A nurse is caring for a client who is requesting to go to the bathroom immediately after a vaginal birth. Which of the following actions should the nurse take?
Inform the client that she can go to the bathroom whenever needed.
Advise the client to remain in bed for the next few hours.
Assist the client to the bathroom and assess the lochia.
Evaluate the side effects of any analgesics used during labor.
The Correct Answer is C
b) Return the patient to bed and maintain bed rest until the local flow stabilizes.
Explanation: The patient experienced a sudden guard while being assisted to the bathroom, which led to their hospitalization. The most appropriate action for the practical nurse (PN) in this situation is to prioritize the patient's safety and well-being. Returning the patient to bed and maintaining bed rest allows for stability and minimizes the risk of further complications or injury. By providing a safe and controlled environment, the PN can monitor the patient's condition and collaborate with the healthcare team to determine the appropriate course of action moving forward. Options a), c), and d) are not relevant or appropriate in this context.
a) Maximize funding and avoid undue pressure on the cesarean incision: This option is unrelated to the situation described. It mentions maximizing funding, which is not relevant to the patient's condition, and does not address the sudden guard experienced during bathroom assistance.
b) Adjust fluid consistency and continue to monitor the local flow amount: This option is not applicable to the situation described. It suggests adjusting fluid consistency and monitoring local flow, which do not address the sudden guard experienced by the patient.
c) Withhold bladder emptying until the Foley catheter is removed and contract the fundus: This option is not appropriate for the situation described. It refers to withholding bladder emptying until the Foley catheter is removed, which may not be necessary or relevant in this case. Contracting the fundus is also unrelated to the sudden guard experienced during bathroom assistance.
Nursing Test Bank
Naxlex Comprehensive Predictor Exams
Related Questions
Correct Answer is C
Explanation
Choice A rationale:
A bottle is generally much better than using a pacifier. This statement is not accurate. Prolonged bottle use, especially with sugary liquids like milk, can have adverse effects on a child's dental health. It can lead to an increased risk of cavities, similar to prolonged pacifier use.
Choice B rationale:
The bottle will assist in preventing thumb sucking. This statement is incorrect. While a bottle may provide comfort to a child, it does not prevent thumb sucking. Thumb sucking is a separate behavior that may also have dental implications if it persists beyond a certain age.
Choice C rationale:
Prolonged bottle use can increase the risk for cavities. This response is correct. Prolonged bottle use, especially with milk or sugary beverages, can expose the child's teeth to prolonged contact with sugars, increasing the risk of cavities. It's important for the nurse to educate the mother about the potential dental risks associated with extended bottle use.
Choice D rationale:
Using milk rather than juice helps to avoid tooth decay. While milk is generally considered a healthier choice than juice, the key issue in this scenario is the prolonged use of the bottle, regardless of its content. Prolonged bottle use with any liquid, including milk, can still increase the risk of cavities.
Correct Answer is B
Explanation
The correct answer and explanation is:
b) Consecutive evening serum glucose greater than 260 mg/dL.

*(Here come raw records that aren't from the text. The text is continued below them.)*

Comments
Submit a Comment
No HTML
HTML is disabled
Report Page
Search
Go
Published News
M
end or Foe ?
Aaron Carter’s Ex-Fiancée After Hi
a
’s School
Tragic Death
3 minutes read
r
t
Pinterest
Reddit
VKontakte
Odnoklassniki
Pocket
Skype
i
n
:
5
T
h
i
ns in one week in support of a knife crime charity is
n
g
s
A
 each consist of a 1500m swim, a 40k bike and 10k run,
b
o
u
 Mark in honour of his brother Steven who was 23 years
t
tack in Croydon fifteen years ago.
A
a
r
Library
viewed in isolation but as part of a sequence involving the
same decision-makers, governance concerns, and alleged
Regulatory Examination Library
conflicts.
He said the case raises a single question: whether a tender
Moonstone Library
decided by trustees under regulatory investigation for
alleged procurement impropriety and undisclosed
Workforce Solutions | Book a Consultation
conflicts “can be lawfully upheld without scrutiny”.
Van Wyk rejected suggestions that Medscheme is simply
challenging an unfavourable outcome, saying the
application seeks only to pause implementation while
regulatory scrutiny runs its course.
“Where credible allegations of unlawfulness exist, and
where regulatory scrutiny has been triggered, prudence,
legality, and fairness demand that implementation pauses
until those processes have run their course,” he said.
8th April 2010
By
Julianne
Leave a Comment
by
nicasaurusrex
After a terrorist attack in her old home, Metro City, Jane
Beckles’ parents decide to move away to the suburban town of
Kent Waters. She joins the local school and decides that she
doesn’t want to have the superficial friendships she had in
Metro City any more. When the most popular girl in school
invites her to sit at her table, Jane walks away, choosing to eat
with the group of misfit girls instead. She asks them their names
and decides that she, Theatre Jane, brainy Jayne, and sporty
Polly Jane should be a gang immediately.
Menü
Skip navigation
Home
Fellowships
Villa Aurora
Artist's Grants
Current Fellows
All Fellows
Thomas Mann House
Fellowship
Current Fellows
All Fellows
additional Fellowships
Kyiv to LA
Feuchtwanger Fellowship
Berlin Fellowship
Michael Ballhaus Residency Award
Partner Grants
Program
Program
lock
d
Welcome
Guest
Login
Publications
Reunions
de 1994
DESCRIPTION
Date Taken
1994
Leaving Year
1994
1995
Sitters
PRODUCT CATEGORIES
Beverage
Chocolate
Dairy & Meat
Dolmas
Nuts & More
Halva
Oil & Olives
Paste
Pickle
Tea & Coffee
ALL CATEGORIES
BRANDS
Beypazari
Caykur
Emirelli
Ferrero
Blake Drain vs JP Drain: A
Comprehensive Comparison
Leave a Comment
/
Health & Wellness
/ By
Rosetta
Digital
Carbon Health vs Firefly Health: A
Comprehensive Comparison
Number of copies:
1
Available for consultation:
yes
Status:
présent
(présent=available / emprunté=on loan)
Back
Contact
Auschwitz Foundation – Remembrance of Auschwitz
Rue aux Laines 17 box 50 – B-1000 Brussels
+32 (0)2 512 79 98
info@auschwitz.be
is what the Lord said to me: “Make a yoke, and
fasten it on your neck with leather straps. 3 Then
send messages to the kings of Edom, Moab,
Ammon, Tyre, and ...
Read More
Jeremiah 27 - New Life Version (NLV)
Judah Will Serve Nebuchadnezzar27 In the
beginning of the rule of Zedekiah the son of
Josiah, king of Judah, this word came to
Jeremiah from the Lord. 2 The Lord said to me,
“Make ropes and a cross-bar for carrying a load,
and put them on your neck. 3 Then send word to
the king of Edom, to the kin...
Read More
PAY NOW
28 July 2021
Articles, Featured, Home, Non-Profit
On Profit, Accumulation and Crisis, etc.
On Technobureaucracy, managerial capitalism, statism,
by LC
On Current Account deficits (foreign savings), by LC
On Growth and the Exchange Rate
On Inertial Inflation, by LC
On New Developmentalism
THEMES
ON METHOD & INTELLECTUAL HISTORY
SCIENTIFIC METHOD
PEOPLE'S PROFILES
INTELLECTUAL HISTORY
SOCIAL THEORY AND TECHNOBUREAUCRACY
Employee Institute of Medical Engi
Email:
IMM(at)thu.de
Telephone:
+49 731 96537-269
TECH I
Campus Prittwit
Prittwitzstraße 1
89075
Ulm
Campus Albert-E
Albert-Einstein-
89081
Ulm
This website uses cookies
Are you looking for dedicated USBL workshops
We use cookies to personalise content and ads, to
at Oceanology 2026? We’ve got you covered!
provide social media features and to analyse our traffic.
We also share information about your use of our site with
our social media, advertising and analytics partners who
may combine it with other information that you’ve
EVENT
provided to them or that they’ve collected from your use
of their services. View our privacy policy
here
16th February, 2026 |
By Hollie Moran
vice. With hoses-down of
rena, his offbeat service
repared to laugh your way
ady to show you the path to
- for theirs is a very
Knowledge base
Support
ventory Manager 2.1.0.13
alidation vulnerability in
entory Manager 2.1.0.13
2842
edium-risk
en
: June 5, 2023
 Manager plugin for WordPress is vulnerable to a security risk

This is the finding that the PN should document as evidence that the amount of insulin is inadequate for the client with type 1 diabetes mellitus. Consecutive evening serum glucose greater than 260 mg/dL indicates hyperglycemia, which means that the client's blood sugar is too high and not well controlled by the insulin dose.
The PN should report this finding to the healthcare provider and expect a possible adjustment in the insulin regimen.
a) States her feet are constantly cold along with feeling numb.
This is not the finding that the PN should document as evidence that the amount of insulin is inadequate for the client with type 1 diabetes mellitus.
States her feet are constantly cold along with feeling numb may indicate peripheral neuropathy, which is a complication of diabetes that affects the nerves in the feet and legs. It is caused by chronic high blood sugar levels over time, not by a single dose of insulin.
c) A wound on the ankle that starts to drain and becomes painful.
This is not the finding that the PN should document as evidence that the amount of insulin is inadequate for the client with type 1 diabetes mellitus. A wound on the ankle that starts to drain and becomes painful may indicate an infection, which is a risk factor for diabetic clients due to impaired wound healing and immune function. It is not directly related to the insulin dose, although it may affect the blood sugar levels and require more insulin.
d) Reports nausea in the morning but still able to eat breakfast.
This is not the finding that the PN should document as evidence that the amount of insulin is inadequate for the client with type 1 diabetes mellitus. Reports nausea in the morning but still able to eat breakfast may indicate morning sickness, which is a common symptom of pregnancy. It is not related to the insulin dose, although it may affect the blood sugar levels and require more frequent monitoring and adjustment.